_Task to carry out_
Output every line of text in the records below as a JSON list of strings, one string per line, omitting blank lines. Leave the pictures out of the answer.

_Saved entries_
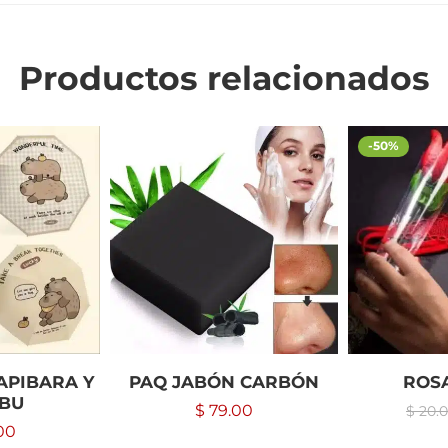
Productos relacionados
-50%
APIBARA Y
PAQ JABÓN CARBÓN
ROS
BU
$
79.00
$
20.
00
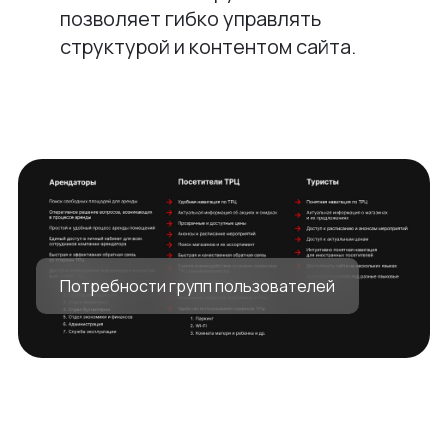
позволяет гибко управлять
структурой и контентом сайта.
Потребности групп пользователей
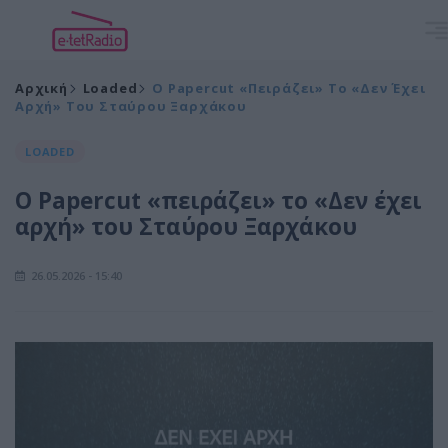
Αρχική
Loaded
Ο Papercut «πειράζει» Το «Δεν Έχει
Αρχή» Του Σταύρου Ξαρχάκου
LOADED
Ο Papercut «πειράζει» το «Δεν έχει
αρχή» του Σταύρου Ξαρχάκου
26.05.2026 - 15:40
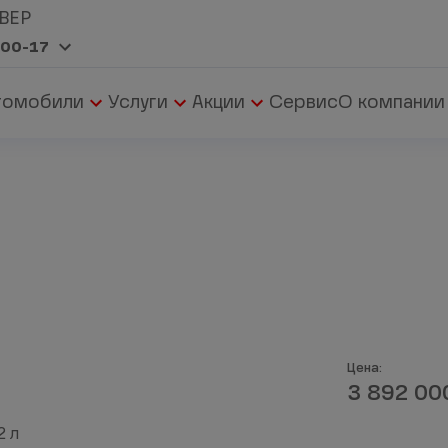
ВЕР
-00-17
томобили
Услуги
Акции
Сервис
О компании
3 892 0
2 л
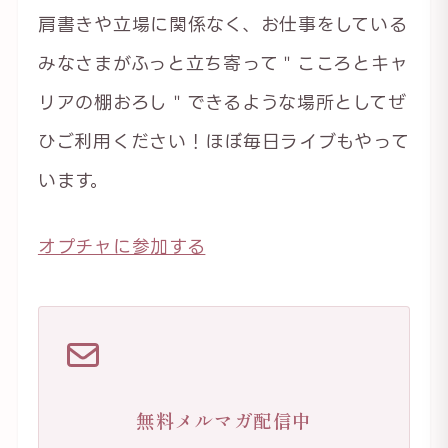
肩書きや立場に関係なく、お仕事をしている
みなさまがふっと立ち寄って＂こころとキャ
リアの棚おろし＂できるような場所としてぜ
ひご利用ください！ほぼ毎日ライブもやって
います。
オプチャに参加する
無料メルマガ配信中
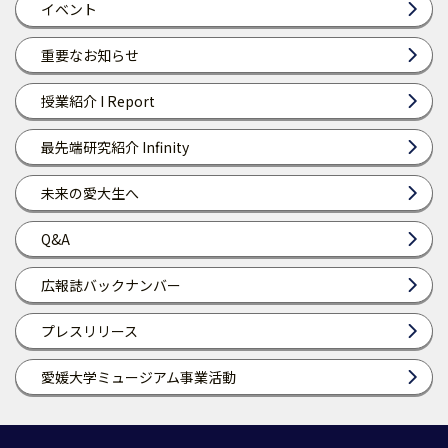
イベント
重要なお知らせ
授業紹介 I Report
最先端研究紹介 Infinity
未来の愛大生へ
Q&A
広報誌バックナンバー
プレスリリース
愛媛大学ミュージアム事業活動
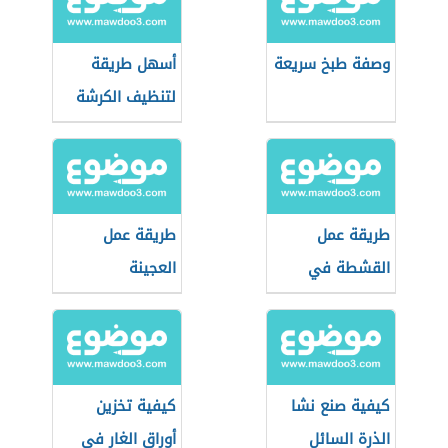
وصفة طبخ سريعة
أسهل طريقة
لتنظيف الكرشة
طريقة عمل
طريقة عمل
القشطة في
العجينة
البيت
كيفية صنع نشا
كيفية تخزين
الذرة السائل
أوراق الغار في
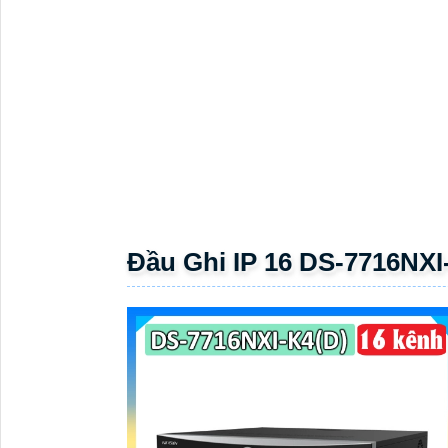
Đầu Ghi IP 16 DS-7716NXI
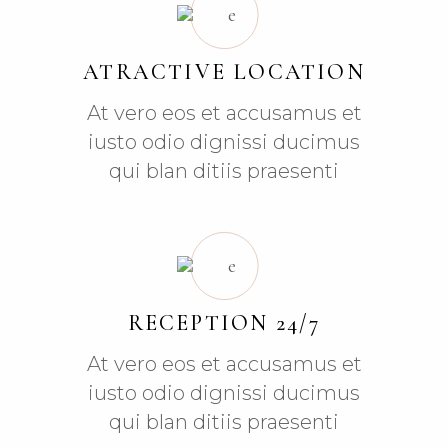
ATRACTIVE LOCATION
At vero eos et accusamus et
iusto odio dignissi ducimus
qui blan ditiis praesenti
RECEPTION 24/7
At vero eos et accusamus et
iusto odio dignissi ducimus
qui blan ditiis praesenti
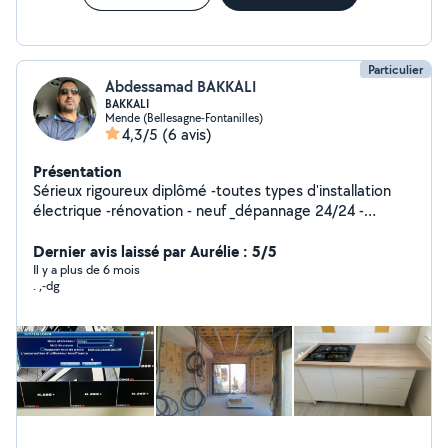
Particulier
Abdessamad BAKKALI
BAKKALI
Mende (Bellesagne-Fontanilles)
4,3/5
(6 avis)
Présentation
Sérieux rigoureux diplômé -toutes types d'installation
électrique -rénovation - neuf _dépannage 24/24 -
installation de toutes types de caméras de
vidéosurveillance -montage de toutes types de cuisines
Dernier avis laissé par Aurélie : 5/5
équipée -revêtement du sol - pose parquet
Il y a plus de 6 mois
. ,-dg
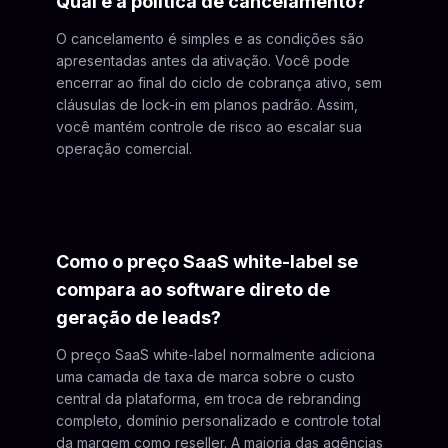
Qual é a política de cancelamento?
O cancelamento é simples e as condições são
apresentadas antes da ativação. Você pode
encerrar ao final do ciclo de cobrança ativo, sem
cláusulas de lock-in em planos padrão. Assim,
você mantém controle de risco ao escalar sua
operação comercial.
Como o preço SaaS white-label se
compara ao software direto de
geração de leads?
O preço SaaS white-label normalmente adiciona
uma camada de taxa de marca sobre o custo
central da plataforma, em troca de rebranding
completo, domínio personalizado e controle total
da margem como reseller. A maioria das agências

_Exercise result_
[
  "Productos relacionados",
  "-50%",
  "APIBARA Y",
  "PAQ JABÓN CARBÓN",
  "ROS",
  "BU",
  "$",
  "79.00",
  "$",
  "20.",
  "00",
  "позволяет гибко управлять",
  "структурой и контентом сайта.",
  "Потребности групп пользователей",
  "Αρχική",
  "Loaded",
  "Ο Papercut «πειράζει» Το «Δεν Έχει",
  "Αρχή» Του Σταύρου Ξαρχάκου",
  "LOADED",
  "Ο Papercut «πειράζει» το «Δεν έχει",
  "αρχή» του Σταύρου Ξαρχάκου",
  "26.05.2026 - 15:40",
  "ВЕР",
  "-00-17",
  "томобили",
  "Услуги",
  "Акции",
  "Сервис",
  "О компании",
  "3 892 0",
  "2 л",
  "肩書きや立場に関係なく、お仕事をしている",
  "みなさまがふっと立ち寄って＂こころとキャ",
  "リアの棚おろし＂できるような場所としてぜ",
  "ひご利用ください！ほぼ毎日ライブもやって",
  "います。",
  "オプチャに参加する",
  "無料メルマガ配信中",
  "イベント",
  "重要なお知らせ",
  "授業紹介 I Report",
  "最先端研究紹介 Infinity",
  "未来の愛大生へ",
  "Q&A",
  "広報誌バックナンバー",
  "プレスリリース",
  "愛媛大学ミュージアム事業活動",
  "وصفة طبخ سريعة",
  "أسهل طريقة",
  "لتنظيف الكرشة",
  "طريقة عمل",
  "طريقة عمل",
  "القشطة في",
  "العجينة",
  "البيت",
  "كيفية صنع نشا",
  "كيفية تخزين",
  "الذرة السائل",
  "أوراق الغار في",
  "Đầu Ghi IP 16 DS-7716NXI",
  "ATRACTIVE LOCATION",
  "At vero eos et accusamus et",
  "iusto odio dignissi ducimus",
  "qui blan ditiis praesenti",
  "RECEPTION 24/7",
  "At vero eos et accusamus et",
  "iusto odio dignissi ducimus",
  "qui blan ditiis praesenti",
  "Particulier",
  "Abdessamad BAKKALI",
  "BAKKALI",
  "Mende (Bellesagne-Fontanilles)",
  "4,3/5",
  "(6 avis)",
  "Présentation",
  "Sérieux rigoureux diplômé -toutes types d'installation",
  "électrique -rénovation - neuf _dépannage 24/24 -",
  "installation de toutes types de caméras de",
  "vidéosurveillance -montage de toutes types de cuisines",
  "Dernier avis laissé par Aurélie : 5/5",
  "équipée -revêtement du sol - pose parquet",
  "Il y a plus de 6 mois",
  ". ,-dg",
  "Qual é a política de cancelamento?",
  "O cancelamento é simples e as condições são",
  "apresentadas antes da ativação. Você pode",
  "encerrar ao final do ciclo de cobrança ativo, sem",
  "cláusulas de lock-in em planos padrão. Assim,",
  "você mantém controle de risco ao escalar sua",
  "operação comercial.",
  "Como o preço SaaS white-label se",
  "compara ao software direto de",
  "geração de leads?",
  "O preço SaaS white-label normalmente adiciona",
  "uma camada de taxa de marca sobre o custo",
  "central da plataforma, em troca de rebranding",
  "completo, domínio personalizado e controle total",
  "da margem como reseller. A maioria das agências"
]